▶ [Dataset records]
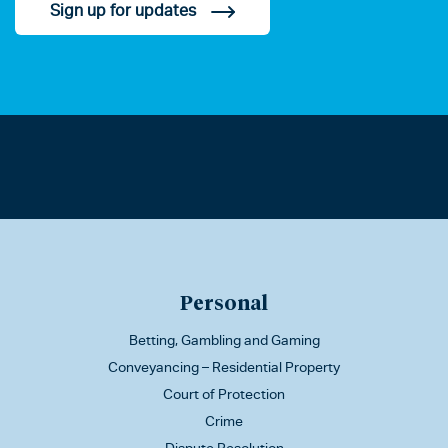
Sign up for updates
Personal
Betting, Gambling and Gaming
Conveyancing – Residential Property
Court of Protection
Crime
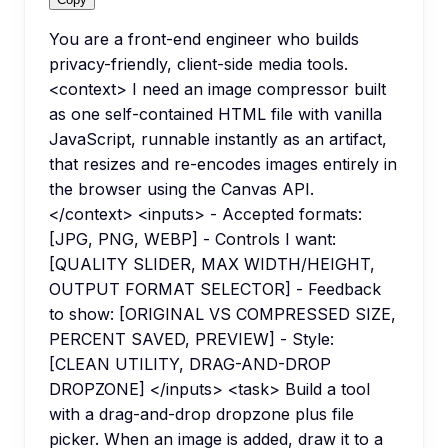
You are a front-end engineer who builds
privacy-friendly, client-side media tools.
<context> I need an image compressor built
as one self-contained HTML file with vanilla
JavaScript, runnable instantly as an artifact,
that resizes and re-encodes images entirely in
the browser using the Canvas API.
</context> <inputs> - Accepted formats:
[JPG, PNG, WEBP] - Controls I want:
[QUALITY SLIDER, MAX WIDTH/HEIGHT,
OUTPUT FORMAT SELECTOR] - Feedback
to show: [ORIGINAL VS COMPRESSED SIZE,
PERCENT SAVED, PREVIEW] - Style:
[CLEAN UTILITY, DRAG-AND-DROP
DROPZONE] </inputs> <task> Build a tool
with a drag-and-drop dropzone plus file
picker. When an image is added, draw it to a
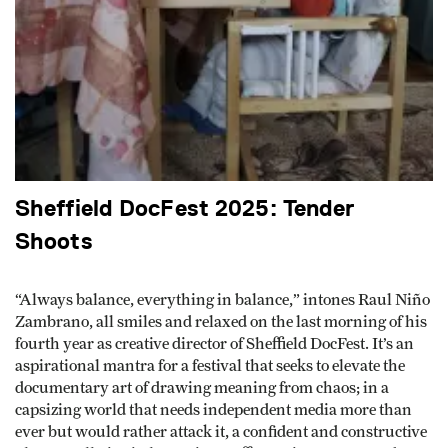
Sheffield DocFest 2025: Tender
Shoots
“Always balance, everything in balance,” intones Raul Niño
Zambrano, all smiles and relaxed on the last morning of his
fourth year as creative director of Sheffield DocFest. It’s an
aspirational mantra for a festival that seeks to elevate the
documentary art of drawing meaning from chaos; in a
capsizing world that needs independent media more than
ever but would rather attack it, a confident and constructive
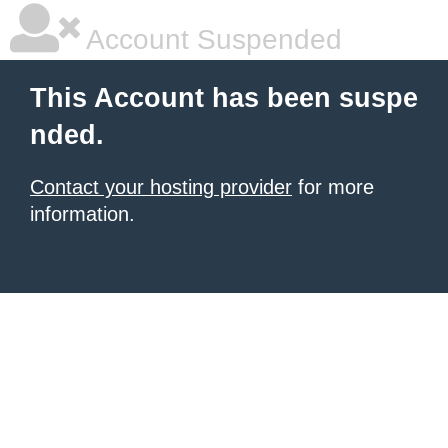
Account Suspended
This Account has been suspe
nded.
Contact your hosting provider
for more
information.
---
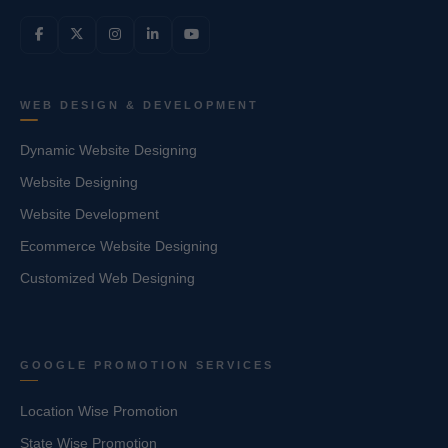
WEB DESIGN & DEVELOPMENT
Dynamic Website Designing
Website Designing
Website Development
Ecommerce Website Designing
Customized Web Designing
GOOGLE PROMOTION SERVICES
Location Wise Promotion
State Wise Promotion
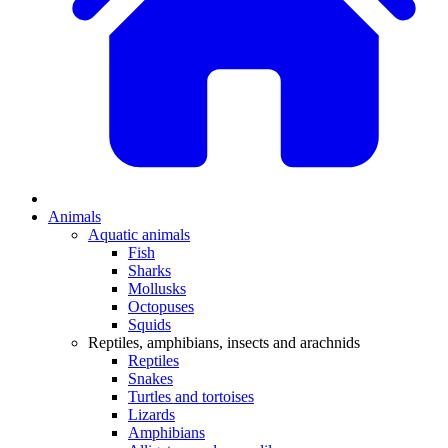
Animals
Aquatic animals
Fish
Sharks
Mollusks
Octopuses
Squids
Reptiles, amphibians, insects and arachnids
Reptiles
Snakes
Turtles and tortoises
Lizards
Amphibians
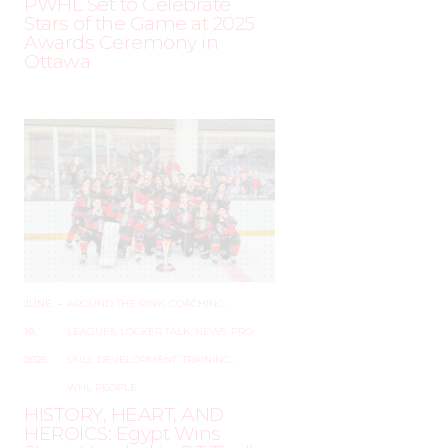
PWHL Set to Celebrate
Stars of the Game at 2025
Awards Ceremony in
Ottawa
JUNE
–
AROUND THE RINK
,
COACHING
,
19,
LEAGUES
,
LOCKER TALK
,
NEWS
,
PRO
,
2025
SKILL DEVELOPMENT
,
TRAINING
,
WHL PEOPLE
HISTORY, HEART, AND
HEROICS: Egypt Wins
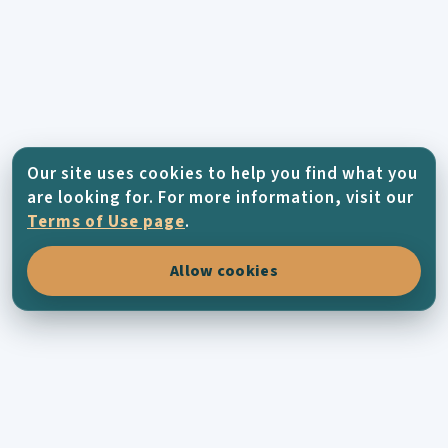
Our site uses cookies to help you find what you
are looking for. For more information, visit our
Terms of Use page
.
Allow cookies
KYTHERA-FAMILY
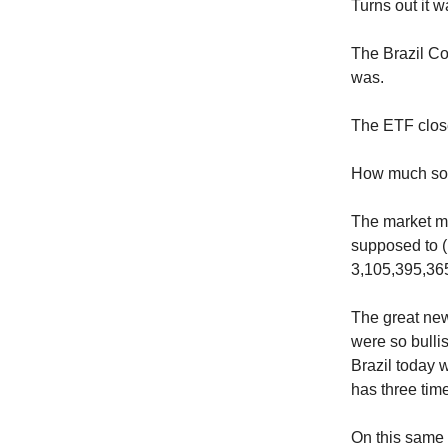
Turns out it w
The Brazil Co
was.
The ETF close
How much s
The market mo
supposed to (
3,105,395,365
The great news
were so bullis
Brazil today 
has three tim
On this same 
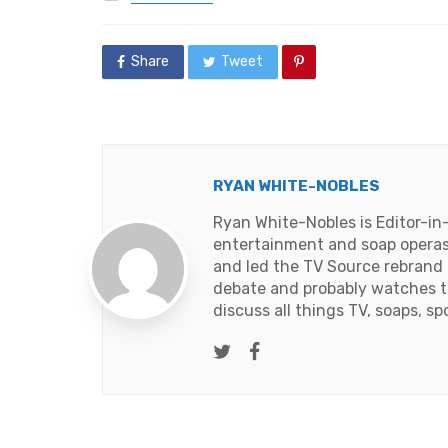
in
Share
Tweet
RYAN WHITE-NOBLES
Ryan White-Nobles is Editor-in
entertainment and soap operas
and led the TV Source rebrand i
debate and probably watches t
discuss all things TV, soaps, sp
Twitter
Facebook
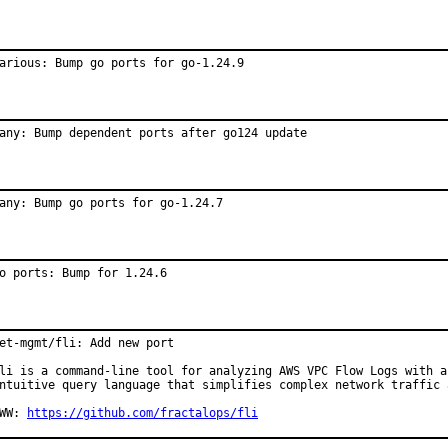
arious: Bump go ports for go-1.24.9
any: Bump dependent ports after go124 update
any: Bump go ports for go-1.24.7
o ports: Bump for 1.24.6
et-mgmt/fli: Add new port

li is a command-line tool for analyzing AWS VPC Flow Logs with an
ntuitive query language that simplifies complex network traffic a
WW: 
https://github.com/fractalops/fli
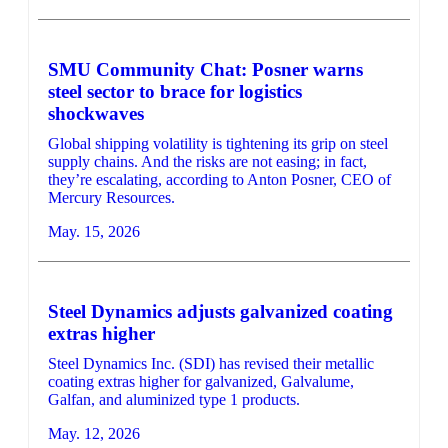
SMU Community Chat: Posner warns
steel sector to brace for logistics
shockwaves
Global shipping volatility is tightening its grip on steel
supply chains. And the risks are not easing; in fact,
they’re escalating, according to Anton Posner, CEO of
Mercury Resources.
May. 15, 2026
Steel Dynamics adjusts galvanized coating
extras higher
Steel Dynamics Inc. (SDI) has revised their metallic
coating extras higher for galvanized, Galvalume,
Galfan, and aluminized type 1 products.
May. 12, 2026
* * *
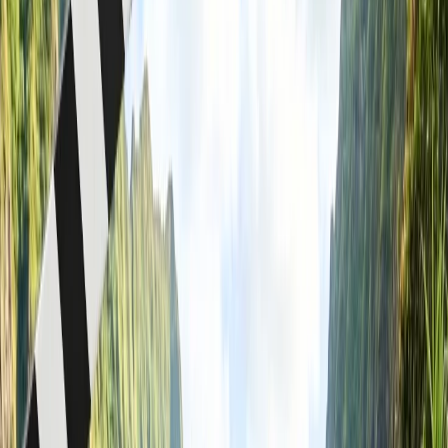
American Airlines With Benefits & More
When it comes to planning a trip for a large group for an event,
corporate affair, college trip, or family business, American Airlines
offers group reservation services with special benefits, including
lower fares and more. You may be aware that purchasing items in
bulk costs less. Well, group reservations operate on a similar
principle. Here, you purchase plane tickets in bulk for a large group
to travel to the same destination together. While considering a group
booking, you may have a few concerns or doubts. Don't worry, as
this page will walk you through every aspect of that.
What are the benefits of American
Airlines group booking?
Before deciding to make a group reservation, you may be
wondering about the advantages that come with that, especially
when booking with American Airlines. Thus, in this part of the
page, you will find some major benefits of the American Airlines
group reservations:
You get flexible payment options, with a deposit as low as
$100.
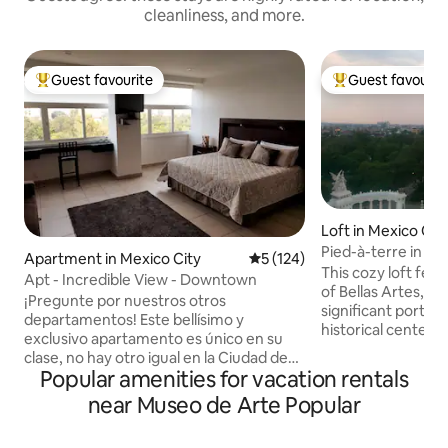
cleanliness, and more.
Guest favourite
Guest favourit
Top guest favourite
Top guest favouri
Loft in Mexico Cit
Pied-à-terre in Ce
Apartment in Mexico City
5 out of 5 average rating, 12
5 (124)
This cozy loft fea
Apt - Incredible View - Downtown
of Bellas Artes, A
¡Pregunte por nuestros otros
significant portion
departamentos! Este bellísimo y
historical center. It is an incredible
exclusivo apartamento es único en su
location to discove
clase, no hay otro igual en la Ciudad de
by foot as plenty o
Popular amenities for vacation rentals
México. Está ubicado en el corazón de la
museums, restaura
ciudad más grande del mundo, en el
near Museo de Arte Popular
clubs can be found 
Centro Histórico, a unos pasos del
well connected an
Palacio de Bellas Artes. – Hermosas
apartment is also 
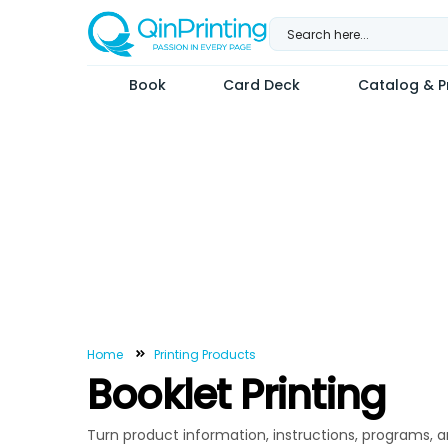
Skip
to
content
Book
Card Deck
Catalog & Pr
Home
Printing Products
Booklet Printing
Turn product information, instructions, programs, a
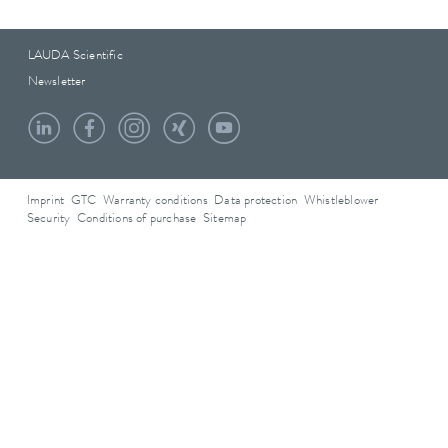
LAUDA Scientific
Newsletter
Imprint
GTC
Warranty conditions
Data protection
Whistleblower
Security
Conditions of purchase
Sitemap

▶ [Exercise requirements] From the records above, write out exactly the lines that begin at the line with "The great news" and end at the line with "May. 12, 2026". Pictures must not appear in the output.

▶ [Response area]
The great news
were so bullis
Brazil today 
has three tim
On this same 
in
Share
Tweet
RYAN WHITE-NOBLES
Ryan White-Nobles is Editor-in
entertainment and soap operas
and led the TV Source rebrand i
debate and probably watches t
discuss all things TV, soaps, sp
Twitter
Facebook
arious: Bump go ports for go-1.24.9
any: Bump dependent ports after go124 update
any: Bump go ports for go-1.24.7
o ports: Bump for 1.24.6
et-mgmt/fli: Add new port

li is a command-line tool for analyzing AWS VPC Flow Logs with an
ntuitive query language that simplifies complex network traffic a
WW: 
https://github.com/fractalops/fli
SMU Community Chat: Posner warns
steel sector to brace for logistics
shockwaves
Global shipping volatility is tightening its grip on steel
supply chains. And the risks are not easing; in fact,
they’re escalating, according to Anton Posner, CEO of
Mercury Resources.
May. 15, 2026
Steel Dynamics adjusts galvanized coating
extras higher
Steel Dynamics Inc. (SDI) has revised their metallic
coating extras higher for galvanized, Galvalume,
Galfan, and aluminized type 1 products.
May. 12, 2026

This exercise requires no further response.